:: Provided text ::
━━━
# Jan's handbag was dipped today!



## Siimplyloco (Feb 21, 2016)

Walking between the Tourist office and the crowded Tapas Alley, her shoulder bag was unzipped and her small purse removed. It contained her debit card, EHIC card and about €80.
Watch out!
John


----------



## Pauljenny (Feb 21, 2016)

Bu99er!

It could happen to anyone.. Look upon it as if you have made an involuntary charitable donation to the local needy population.

I found out that we'd made a similar donation when I needed my 3 metre ladder.

What doesn't kill you, makes you stronger.


----------



## vindiboy (Feb 21, 2016)

siimplyloco said:


> Walking between the Tourist office and the crowded Tapas Alley, her shoulder bag was unzipped and her small purse removed. It contained her debit card, EHIC card and about €80.
> Watch out!
> John


  Sorry to hear that where exactly were you , Benidorm?


----------



## jeanette (Feb 21, 2016)

Sorry to hear that but pleased that you are safe


----------



## yorkieowl (Feb 21, 2016)

Sorry to hear this.  I always keep my bag in front of me when out walking where there are other people,  simply because I nearly had the same happen to me, I was lucky as they only managed to get the zip half open before I noticed, came as a big shock as I had always thought I was being careful,  they are very good at it, especially if you are distracted even slightly.


----------



## Teutone (Feb 21, 2016)

my wife thinks I am paranoid when I tell her to wear her small hback pack at the front in certain busy places like Rome or Venice. Hope she doesn't learn it the hard way. :scared:


----------



## trevskoda (Feb 21, 2016)

Sorry to hear that,my wife never uses a h/bag for that same thing,wear a small purse in yes your smalls .


----------



## mickymost (Feb 21, 2016)

Yes glad you both safe.A horrible thing to happen hope Mrs Jan is ok ?

*what goes around comes around* scum of the earth people like that!:mad1:


----------



## GWAYGWAY (Feb 21, 2016)

Roma do not like a handful of fish hooks.  Fill your handbag with a load all tied in together and go back, so they can have a second go.
Should be quite amusing when they get caught up and try and run.


----------



## snowbirds (Feb 22, 2016)

Sorry to here that John but can happen anywhere,

Regards.John & Pat.





siimplyloco said:


> Walking between the Tourist office and the crowded Tapas Alley, her shoulder bag was unzipped and her small purse removed. It contained her debit card, EHIC card and about €80.
> Watch out!
> John


----------



## Siimplyloco (Feb 22, 2016)

vindiboy said:


> Sorry to hear that where exactly were you , Benidorm?



Benidorm, just around lunchtime.


----------
━━━
:: Source excerpt ::
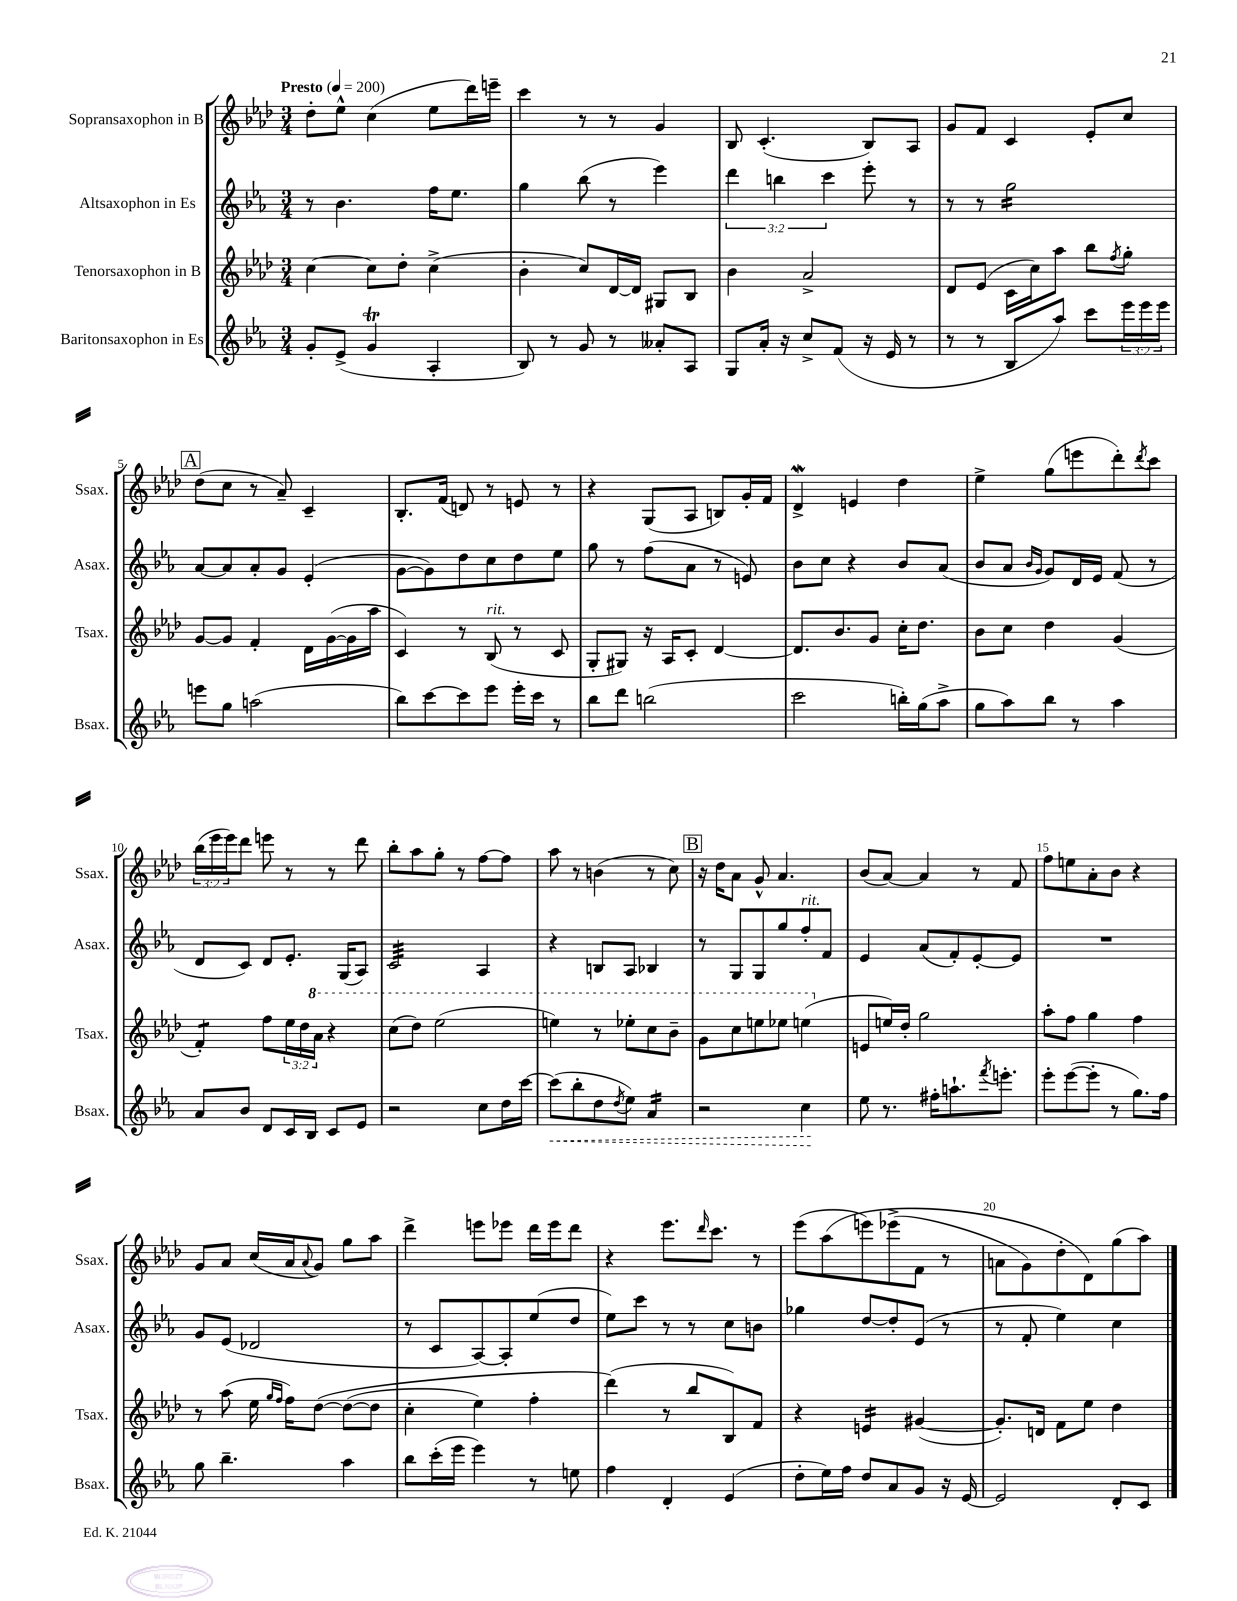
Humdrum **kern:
━━━
:: Work instructions ::
Copy out the forum thread about the dipped handbag word for word, everything from "## GWAYGWAY (Feb" down to "snowbirds (Feb 22, 2016)".

:: Written solution ::
## GWAYGWAY (Feb 21, 2016)

Roma do not like a handful of fish hooks.  Fill your handbag with a load all tied in together and go back, so they can have a second go.
Should be quite amusing when they get caught up and try and run.


----------



## snowbirds (Feb 22, 2016)